● Votre tâche:
Écrivez la suite du dialogue sur la fiscalité d'une maison neuve en Belgique, en reprenant après sa dernière réplique.

● Passage cité:
+++++

C'est alors que j'ai lu moi-même un article et imaginé un dialogue tout à fait fictif et bien entendu caricatural. Appelons mes deux personnages: le juriste et l'interlocuteur.

L'interlocuteur venait de lire un article sur un sujet qui le concerne. Il a en effet signé, avec un promoteur immobilier, un contrat pour la construction d'une maison neuve dans un lotissement. Or, cet article lui révèle que cela pourrait bien lui coûter plus cher que prévu. Comment ne pas comprendre son inquiétude?

Petit cours de droit, sous forme de dialogue, pour lui expliquer.

Le juriste: "Vous avez acheté un "pack" chez votre promoteur: un terrain avec une maison à construire dessus, dont vous avez choisi le modèle "sur catalogue". Normalement, quand on devient propriétaire d'un terrain, on devient aussi propriétaire de tout ce qui est construit dessus. Les juristes appellent cela le droit d'accession. 

L'interlocuteur: "Ah bon, je ne savais pas, mais c'est bien cela que je voulais".

Le juriste: "Seulement voilà, le droit fiscal belge est plus compliqué que cela. Voyez-vous, le législateur, celui qui définit le pacte social, a décidé qu'une distinction devait être faite entre le terrain et votre maison."

L'interlocuteur: "Pourquoi donc?"


Le juriste: "D'après les règles européennes, les constructions neuves doivent être soumises à la T.V.A. au taux de 21 % (en Belgique). Comprenez-moi, on ne pouvait pas faire autrement. Je sais, cela ne vous arrange pas vraiment, mais cela arrange le promoteur qui peut déduire les T.V.A. en amont sur votre construction".


L'interlocuteur: "Je commence déjà à être un peu dépassé".

Le juriste: "Je vous comprends, mais vous n'avez pas encore tout vu. Dans le fond, la Belgique est bien brave. Elle a décidé (d'autres Etats aussi) que le terrain n'est pas une construction neuve! Et donc que, sur le terrain, vous ne deviez payer que les droits d'enregistrement. Evidemment, la Belgique étant ce qu'elle est, vous ne payez pas la même chose selon que le terrain se situe en Flandre ou ailleurs ("ailleurs" désignant ici tout ce qui n'est pas la Flandre, soit un conglomérat disparate). En effet, vous auriez dû payer, en Flandre, sur le terrain 10 %; 12,5 % ailleurs. Vous suivez? C'est quand même mieux que 21 %!"


Mon interlocuteur: "Oui. J'essaye de suivre. Heureusement que vous êtes juriste!".

+++++

● Liste des entrées:
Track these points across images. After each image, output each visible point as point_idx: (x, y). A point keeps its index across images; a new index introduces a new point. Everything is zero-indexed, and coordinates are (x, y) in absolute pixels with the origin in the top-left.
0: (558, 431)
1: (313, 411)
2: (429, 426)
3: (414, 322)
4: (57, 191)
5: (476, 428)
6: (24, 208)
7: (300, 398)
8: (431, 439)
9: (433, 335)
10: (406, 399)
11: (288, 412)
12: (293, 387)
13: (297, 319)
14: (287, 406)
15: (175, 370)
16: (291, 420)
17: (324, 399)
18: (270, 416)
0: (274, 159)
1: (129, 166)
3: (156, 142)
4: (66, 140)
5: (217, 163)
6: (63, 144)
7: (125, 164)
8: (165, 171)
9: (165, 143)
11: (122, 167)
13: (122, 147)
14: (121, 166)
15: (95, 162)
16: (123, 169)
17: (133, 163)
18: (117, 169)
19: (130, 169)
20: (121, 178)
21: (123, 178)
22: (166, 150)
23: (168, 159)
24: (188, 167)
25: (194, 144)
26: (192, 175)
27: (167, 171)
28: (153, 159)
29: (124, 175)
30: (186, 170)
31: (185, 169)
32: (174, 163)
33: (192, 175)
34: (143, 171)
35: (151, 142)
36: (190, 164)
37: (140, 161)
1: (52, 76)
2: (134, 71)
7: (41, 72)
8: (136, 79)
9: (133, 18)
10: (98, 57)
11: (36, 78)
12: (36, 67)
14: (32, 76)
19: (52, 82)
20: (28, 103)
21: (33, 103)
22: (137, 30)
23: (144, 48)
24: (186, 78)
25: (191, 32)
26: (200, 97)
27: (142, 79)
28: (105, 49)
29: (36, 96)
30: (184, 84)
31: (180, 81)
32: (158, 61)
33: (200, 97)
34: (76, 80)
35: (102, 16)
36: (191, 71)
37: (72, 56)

+++++

● Réponse à l'exercice:
Le juriste: "Seulement voilà, la Cour européenne de Justice à Luxembourg a taclé l'Allemagne! Des avocats ont plaidé devant la Cour - c'est tellement excitant de plaider, vous ne pouvez pas savoir - et, après des mois, la Cour a rendu son arrêt "Breitshol". Ne me dites pas que vous n'avez jamais entendu parler de l'arrêt "Breitshol"?


L'interlocuteur: "A vrai dire, non. Mais je ne doute pas un seul instant que je vais en entendre parler".


Le juriste: "Et bien, la T.V.A. doit aussi s'appliquer au terrain sur lequel votre promoteur construit votre maison! N'est-ce pas formidable?".


L'interlocuteur: "Concrètement, ça veut dire quoi pour moi?"


Le juriste: "Ce n'est pas parce que la Cour prononce un arrêt à propos de l'Allemagne que tout va changer tout à coup pour vous. Il est vrai, la Région Wallonne a fait de l'excès de zèle en décidant de ne plus percevoir les droits d'enregistrement sur le terrain dans votre cas, suite à cet arrêt. Mais le ministre fédéral des Finances ne semble pas trop pressé ... Pourquoi d'ailleurs? J'ai entendu courir des bruits: les promoteurs immobiliers ne sont pas contents du tout! Peut-être a-t-il cherché à temporiser pour leur faire plaisir?


L'interlocuteur: "Pourquoi ne sont-ils pas contents?".


Le juriste: "Mais enfin, vous ne comprenez rien à rien!".

L'interlocuteur: "Non, je ne suis pas juriste, moi"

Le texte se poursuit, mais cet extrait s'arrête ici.